# Journey had another great day.



## petitpie (Nov 16, 2011)

Congratulations to you and Journey on another good day!


----------



## mom24doggies (Mar 28, 2011)

She looks prettier everyday....congratulations!


----------



## 3dogs (Nov 3, 2010)

Cograts on the day. It is great handling your own dog & having fun at the same time. She is a beauty.


----------



## ArreauStandardPoodle (Sep 1, 2009)

Journey got Best Puppy in Breed again today. She looked so lovely. The gal who did her scissoring for these shows came today and tied up her topknot and did her spray up. She is in love with our girl, so I asked her if she'd like to show her, and she did. They looked really good together. These were Journey's final shows as a baby.
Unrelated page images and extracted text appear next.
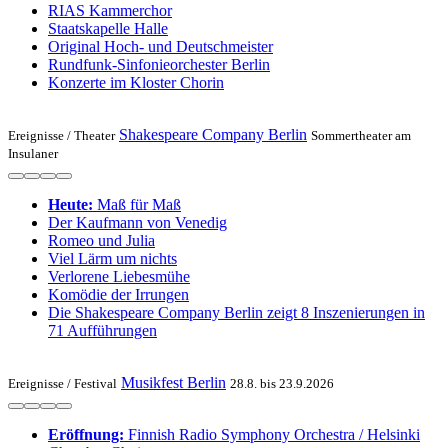
RIAS Kammerchor
Staatskapelle Halle
Original Hoch- und Deutschmeister
Rundfunk-Sinfonieorchester Berlin
Konzerte im Kloster Chorin
Shakespeare Company Berlin
Ereignisse /
Theater
Sommertheater am
Insulaner
Heute:
Maß für Maß
Der Kaufmann von Venedig
Romeo und Julia
Viel Lärm um nichts
Verlorene Liebesmühe
Komödie der Irrungen
Die Shakespeare Company Berlin zeigt 8 Inszenierungen in
71 Aufführungen
Musikfest Berlin
Ereignisse /
Festival
28.8. bis 23.9.2026
Eröffnung:
Finnish Radio Symphony Orchestra / Helsinki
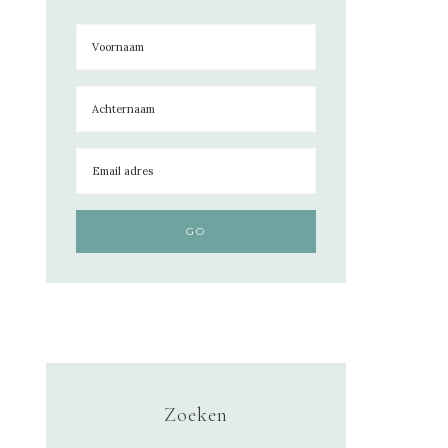
Zoeken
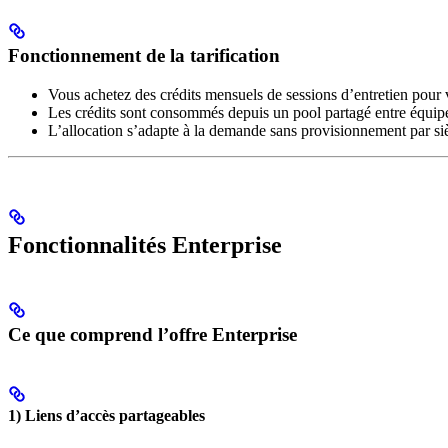
Fonctionnement de la tarification
Vous achetez des crédits mensuels de sessions d’entretien pour 
Les crédits sont consommés depuis un pool partagé entre équip
L’allocation s’adapte à la demande sans provisionnement par si
Fonctionnalités Enterprise
Ce que comprend l’offre Enterprise
1) Liens d’accès partageables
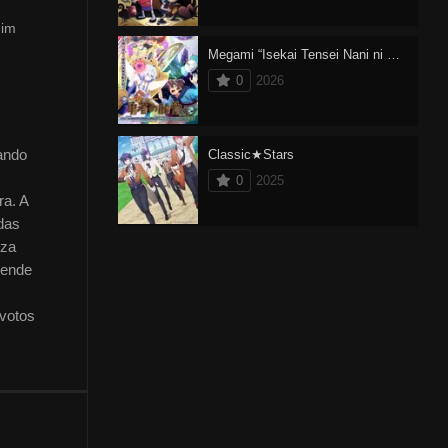
nim
Megami “Isekai Tensei Nani ni Naritai desu ka” Ore “Yuusha no Rokkotsu de”
0
2026
ando
Classic★Stars
0
2025
ra. A
das
eza
tende
 votos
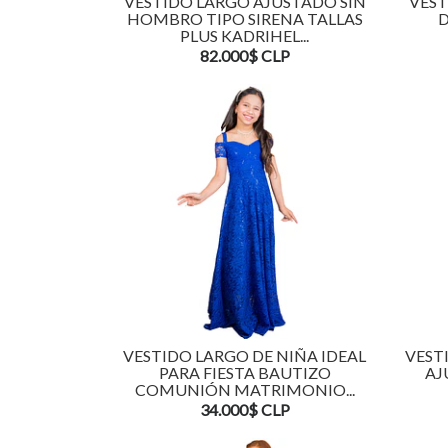
VESTIDO LARGO AJUSTADO SIN
VES
HOMBRO TIPO SIRENA TALLAS
D
PLUS KADRIHEL...
82.000$ CLP
VESTIDO LARGO DE NIÑA IDEAL
VEST
PARA FIESTA BAUTIZO
AJ
COMUNIÓN MATRIMONIO...
34.000$ CLP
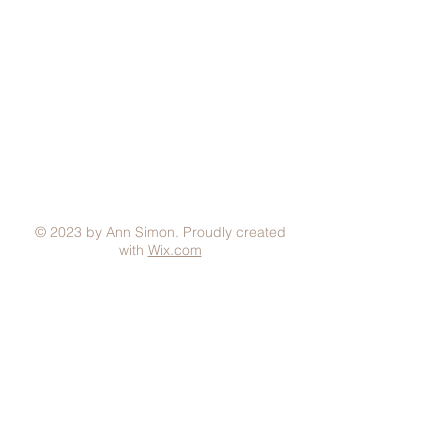
Aviso Legal
Condiciones generales
Política de Privacidad
Política de Cookies
Métodos de pago
FAQ
© 2023 by Ann Simon. Proudly created
with
Wix.com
We will be putting her into her Continental and growing coat and getting her back into the ring in the Spring.


----------



## Indiana (Sep 11, 2011)

ArreauStandardPoodle said:


> Journey got Best Puppy in Breed again today. She looked so lovely. The gal who did her scissoring for these shows came today and tied up her topknot and did her spray up. She is in love with our girl, so I asked her if she'd like to show her, and she did. They looked really good together. These were Journey's final shows as a baby. We will be putting her into her Continental and growing coat and getting her back into the ring in the Spring.


Aw, she's such a gorgeous girl! I can hardly wait to see her in a CC!


----------



## Ryker-&-Canyon (Dec 12, 2012)

Stunning girl! Congratulations!


----------



## CT Girl (Nov 17, 2010)

Congratulations! She looks stunning. With that head of hair I can't wait to see her rock a CC.


----------



## outwest (May 1, 2011)

She's really looking fabulous- that last picture, even though blurry, says a whole lot! I can not believe she is almost a year old! Congratulations!


----------



## ArreauStandardPoodle (Sep 1, 2009)

I am going to try and get her in late next week to put her into her big girl trim. I will post photos when it is done. I am soooooo excited!


----------



## ArreauStandardPoodle (Sep 1, 2009)

I am going to try and get her in late next week to put her into her big girl trim. I will post photos when it is done. I am soooooo excited!

Here is one of the latest pics with a little embellishment.


----------



## MollyMuiMa (Oct 13, 2012)

She is soooo pretty! Can't wait to see her in her 'big girl hair'!


----------



## outwest (May 1, 2011)

I'm excited to see her! I am also excited to get my boy into ANY kind of trim. LOL


----------